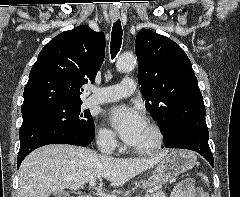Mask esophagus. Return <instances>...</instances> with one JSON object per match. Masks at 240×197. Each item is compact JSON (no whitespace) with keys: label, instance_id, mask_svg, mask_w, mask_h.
Here are the masks:
<instances>
[{"label":"esophagus","instance_id":"34e87169","mask_svg":"<svg viewBox=\"0 0 240 197\" xmlns=\"http://www.w3.org/2000/svg\"><path fill=\"white\" fill-rule=\"evenodd\" d=\"M119 16H120L119 13L113 12V13L110 14V19H111L112 21H116V20L119 19Z\"/></svg>","mask_w":240,"mask_h":197}]
</instances>
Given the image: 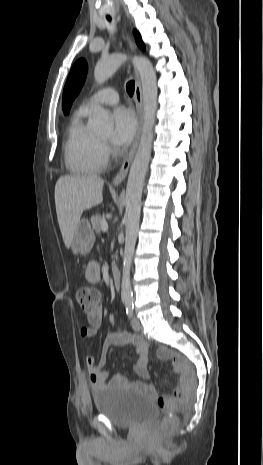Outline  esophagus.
<instances>
[{
  "mask_svg": "<svg viewBox=\"0 0 263 465\" xmlns=\"http://www.w3.org/2000/svg\"><path fill=\"white\" fill-rule=\"evenodd\" d=\"M126 40H127V43H128V45L130 47V50L132 52H134L135 51V44H134V41L132 39V36L129 33L126 34ZM134 73H135L134 100H135V106H136V115H137V119H138V129H137V133H136L133 145H132L129 153L125 157V159H124V161H123V163L121 165V168L119 169L118 173L116 174V176L113 179V184H115V185L120 184L126 178V176L128 174L129 167H130V165L132 163V160L134 158L135 152H136L138 144H139L140 134H141L142 125H143V94H142L141 82H140V77H139V73H138L137 69L134 70Z\"/></svg>",
  "mask_w": 263,
  "mask_h": 465,
  "instance_id": "obj_1",
  "label": "esophagus"
}]
</instances>
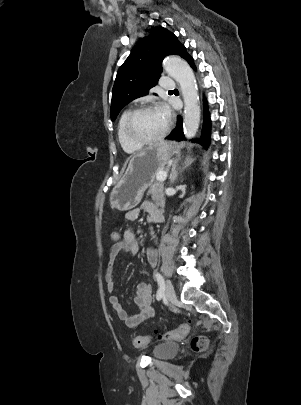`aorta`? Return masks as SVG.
I'll list each match as a JSON object with an SVG mask.
<instances>
[{"label": "aorta", "instance_id": "obj_1", "mask_svg": "<svg viewBox=\"0 0 301 405\" xmlns=\"http://www.w3.org/2000/svg\"><path fill=\"white\" fill-rule=\"evenodd\" d=\"M164 69L180 85L185 103L184 134L188 139L193 138L199 127L201 114L195 75L188 63L177 56L168 57L164 61Z\"/></svg>", "mask_w": 301, "mask_h": 405}]
</instances>
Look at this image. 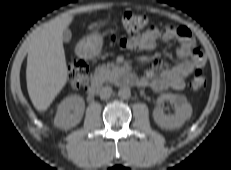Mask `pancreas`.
<instances>
[{"mask_svg":"<svg viewBox=\"0 0 231 170\" xmlns=\"http://www.w3.org/2000/svg\"><path fill=\"white\" fill-rule=\"evenodd\" d=\"M117 70L118 67L113 63L103 64L95 69L94 78L102 81H110L115 77Z\"/></svg>","mask_w":231,"mask_h":170,"instance_id":"cf45deb5","label":"pancreas"}]
</instances>
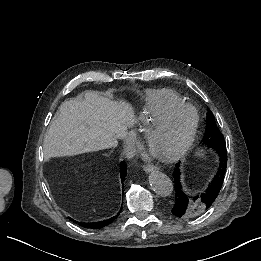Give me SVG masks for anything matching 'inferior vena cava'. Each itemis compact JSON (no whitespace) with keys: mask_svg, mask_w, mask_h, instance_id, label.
I'll return each mask as SVG.
<instances>
[{"mask_svg":"<svg viewBox=\"0 0 261 261\" xmlns=\"http://www.w3.org/2000/svg\"><path fill=\"white\" fill-rule=\"evenodd\" d=\"M127 141H133V138L130 136L127 138Z\"/></svg>","mask_w":261,"mask_h":261,"instance_id":"1","label":"inferior vena cava"}]
</instances>
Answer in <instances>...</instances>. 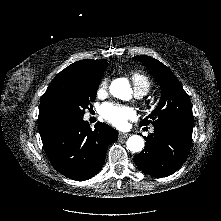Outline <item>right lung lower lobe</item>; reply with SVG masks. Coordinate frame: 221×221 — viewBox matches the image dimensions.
<instances>
[{"mask_svg": "<svg viewBox=\"0 0 221 221\" xmlns=\"http://www.w3.org/2000/svg\"><path fill=\"white\" fill-rule=\"evenodd\" d=\"M40 135L52 166L76 181L87 180L100 171L108 146L118 138V132L105 123L98 122L92 130L83 117Z\"/></svg>", "mask_w": 221, "mask_h": 221, "instance_id": "obj_1", "label": "right lung lower lobe"}]
</instances>
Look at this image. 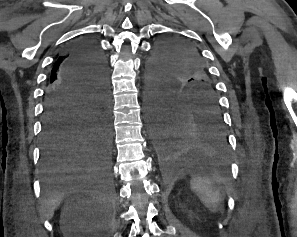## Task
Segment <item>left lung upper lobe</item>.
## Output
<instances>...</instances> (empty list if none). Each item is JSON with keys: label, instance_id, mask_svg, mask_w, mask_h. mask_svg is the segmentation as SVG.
<instances>
[{"label": "left lung upper lobe", "instance_id": "5c2ea615", "mask_svg": "<svg viewBox=\"0 0 297 237\" xmlns=\"http://www.w3.org/2000/svg\"><path fill=\"white\" fill-rule=\"evenodd\" d=\"M148 82L150 97H168L180 104L203 100L219 104L199 53L183 41L165 39L157 45Z\"/></svg>", "mask_w": 297, "mask_h": 237}]
</instances>
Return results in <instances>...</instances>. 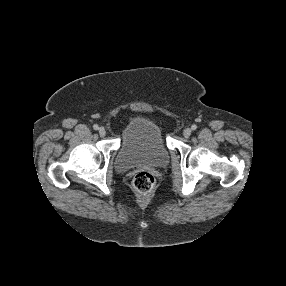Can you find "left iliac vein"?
<instances>
[{"instance_id":"4c4485c4","label":"left iliac vein","mask_w":286,"mask_h":286,"mask_svg":"<svg viewBox=\"0 0 286 286\" xmlns=\"http://www.w3.org/2000/svg\"><path fill=\"white\" fill-rule=\"evenodd\" d=\"M191 133H192V131H191L190 128H186V129L183 131V135H184V137H186V138L190 137Z\"/></svg>"}]
</instances>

============================================================

• **Task instructions**: Count the lines above that contain the string "upper" with case taken into account, and reply with that number alone.

• **Result of the exercise**: 2